Some concerns have been mentioned about the "bees" which invade our bunkers every year. They are actually Bembix Sand Wasps and pose no threat to humans. The are quite docile! I have copied this article I found from another superintendent, Tom Kaplun of North Hempstead Country Club. Remember , our staff maintains the bunkers daily and we are constantly disturbing them. NOT ONE STING!

"For a few weeks every year we have little friends make homes in our sand traps. These fast fliers are officially known as the Bembix Sand Wasp. They dig numerous burrows in soft sand (ie- bunkers) to lay their eggs. Juvenile wasps, known as larvae, emerge from the eggs where they remain in the sand and grow into adults. Adult females congregate together in large numbers when making nests to bait their prey. The higher populations of larvae in nesting sites attract flies, beetles, caterpillars and grasshopper.

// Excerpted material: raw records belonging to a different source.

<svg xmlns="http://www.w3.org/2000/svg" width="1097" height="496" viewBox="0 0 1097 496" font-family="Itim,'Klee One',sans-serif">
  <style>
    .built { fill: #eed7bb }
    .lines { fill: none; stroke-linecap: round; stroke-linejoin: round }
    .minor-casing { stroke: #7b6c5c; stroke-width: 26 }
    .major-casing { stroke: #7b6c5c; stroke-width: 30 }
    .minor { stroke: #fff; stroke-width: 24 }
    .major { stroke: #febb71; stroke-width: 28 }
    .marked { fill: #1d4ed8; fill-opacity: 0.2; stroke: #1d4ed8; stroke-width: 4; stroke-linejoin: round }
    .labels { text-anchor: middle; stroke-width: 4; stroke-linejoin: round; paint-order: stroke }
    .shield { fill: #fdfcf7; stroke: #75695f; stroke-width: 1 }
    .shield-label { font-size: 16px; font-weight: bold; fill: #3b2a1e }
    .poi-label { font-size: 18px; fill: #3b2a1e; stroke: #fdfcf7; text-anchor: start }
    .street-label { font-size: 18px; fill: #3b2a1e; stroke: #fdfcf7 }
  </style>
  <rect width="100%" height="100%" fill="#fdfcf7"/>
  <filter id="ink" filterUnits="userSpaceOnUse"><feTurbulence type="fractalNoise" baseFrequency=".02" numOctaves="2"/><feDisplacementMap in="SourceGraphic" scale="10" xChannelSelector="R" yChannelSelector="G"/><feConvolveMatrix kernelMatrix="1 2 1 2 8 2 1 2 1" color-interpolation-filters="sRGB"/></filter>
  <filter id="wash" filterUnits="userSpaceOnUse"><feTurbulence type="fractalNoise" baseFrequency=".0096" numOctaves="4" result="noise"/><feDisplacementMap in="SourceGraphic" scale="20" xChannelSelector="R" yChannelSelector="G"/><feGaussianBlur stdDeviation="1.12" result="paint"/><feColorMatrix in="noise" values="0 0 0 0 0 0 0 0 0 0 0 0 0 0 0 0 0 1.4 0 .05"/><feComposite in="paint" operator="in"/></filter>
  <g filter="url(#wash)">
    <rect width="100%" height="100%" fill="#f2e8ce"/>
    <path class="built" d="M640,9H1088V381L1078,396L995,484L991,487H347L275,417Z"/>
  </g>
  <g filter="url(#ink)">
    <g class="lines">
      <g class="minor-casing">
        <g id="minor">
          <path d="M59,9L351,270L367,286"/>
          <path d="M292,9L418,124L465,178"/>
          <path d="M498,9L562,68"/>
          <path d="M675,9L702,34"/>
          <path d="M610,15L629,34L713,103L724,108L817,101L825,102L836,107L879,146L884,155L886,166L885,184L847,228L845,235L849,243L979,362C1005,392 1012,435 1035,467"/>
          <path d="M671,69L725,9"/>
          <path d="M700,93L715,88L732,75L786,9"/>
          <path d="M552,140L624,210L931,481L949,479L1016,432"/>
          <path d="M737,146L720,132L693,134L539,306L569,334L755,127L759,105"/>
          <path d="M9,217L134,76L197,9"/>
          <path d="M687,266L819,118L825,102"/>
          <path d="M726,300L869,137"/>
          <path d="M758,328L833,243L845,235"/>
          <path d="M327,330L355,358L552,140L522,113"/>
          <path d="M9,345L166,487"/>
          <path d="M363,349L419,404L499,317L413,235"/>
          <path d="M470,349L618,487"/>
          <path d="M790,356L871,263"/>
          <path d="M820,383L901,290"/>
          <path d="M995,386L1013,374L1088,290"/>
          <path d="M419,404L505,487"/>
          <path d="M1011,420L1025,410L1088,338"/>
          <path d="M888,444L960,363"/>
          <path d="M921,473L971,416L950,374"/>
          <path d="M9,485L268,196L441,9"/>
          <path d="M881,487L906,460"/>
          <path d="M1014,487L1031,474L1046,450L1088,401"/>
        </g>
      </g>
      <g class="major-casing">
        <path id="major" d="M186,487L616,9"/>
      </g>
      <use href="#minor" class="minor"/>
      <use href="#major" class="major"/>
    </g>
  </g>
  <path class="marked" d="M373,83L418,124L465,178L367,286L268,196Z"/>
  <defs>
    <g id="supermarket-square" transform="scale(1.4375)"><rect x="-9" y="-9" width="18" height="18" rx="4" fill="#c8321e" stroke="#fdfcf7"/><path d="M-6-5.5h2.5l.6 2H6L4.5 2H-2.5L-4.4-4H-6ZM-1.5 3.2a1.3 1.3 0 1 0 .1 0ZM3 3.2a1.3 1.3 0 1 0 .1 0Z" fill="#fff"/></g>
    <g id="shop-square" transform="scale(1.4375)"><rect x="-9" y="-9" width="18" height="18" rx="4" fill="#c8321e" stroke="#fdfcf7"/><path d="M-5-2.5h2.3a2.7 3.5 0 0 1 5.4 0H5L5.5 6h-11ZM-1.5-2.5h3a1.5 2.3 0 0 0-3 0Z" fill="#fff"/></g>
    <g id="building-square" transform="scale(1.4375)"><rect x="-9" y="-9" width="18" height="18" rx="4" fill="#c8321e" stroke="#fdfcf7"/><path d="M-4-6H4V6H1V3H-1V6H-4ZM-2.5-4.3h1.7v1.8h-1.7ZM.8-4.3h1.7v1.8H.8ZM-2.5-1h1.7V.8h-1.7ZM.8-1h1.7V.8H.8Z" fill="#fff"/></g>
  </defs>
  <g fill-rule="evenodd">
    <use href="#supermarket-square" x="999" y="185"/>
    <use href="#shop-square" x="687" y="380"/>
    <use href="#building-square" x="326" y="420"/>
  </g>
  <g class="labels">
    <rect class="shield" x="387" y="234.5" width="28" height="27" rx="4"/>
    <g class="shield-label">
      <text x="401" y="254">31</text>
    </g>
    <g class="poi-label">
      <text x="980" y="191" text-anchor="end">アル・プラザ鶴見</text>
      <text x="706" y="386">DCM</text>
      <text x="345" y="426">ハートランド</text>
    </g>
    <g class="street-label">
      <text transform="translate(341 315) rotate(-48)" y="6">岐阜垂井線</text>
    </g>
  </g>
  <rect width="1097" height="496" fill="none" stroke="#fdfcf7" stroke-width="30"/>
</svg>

These insects are captured by the female sand wasp and taken back to the sand burrows to be fed to the growing larvae.
The existence of these critters in the bunkers is a nuisance to golfers but beneficial to the the course as they help to control the population of flies and detrimental turf beetles by preying on them.
The greatest concern for golfers is that they will get stung by these wasps when entering a bunker to play a shot.   Studies have proven that this particular wasp is not aggressive and of no harm to humans.  Both male and females wasps will not sting humans unless they are stepped on or smashed between your hands.  When approached by a human the sand wasp will initially swarm, looking for food, and then go back to their burrows to protect their larvae.

It may be a distraction when trying to play a shot from a bunker but keep in mind, bunkers are hazards and populations will dissipate in September when new adults emerge from the sand."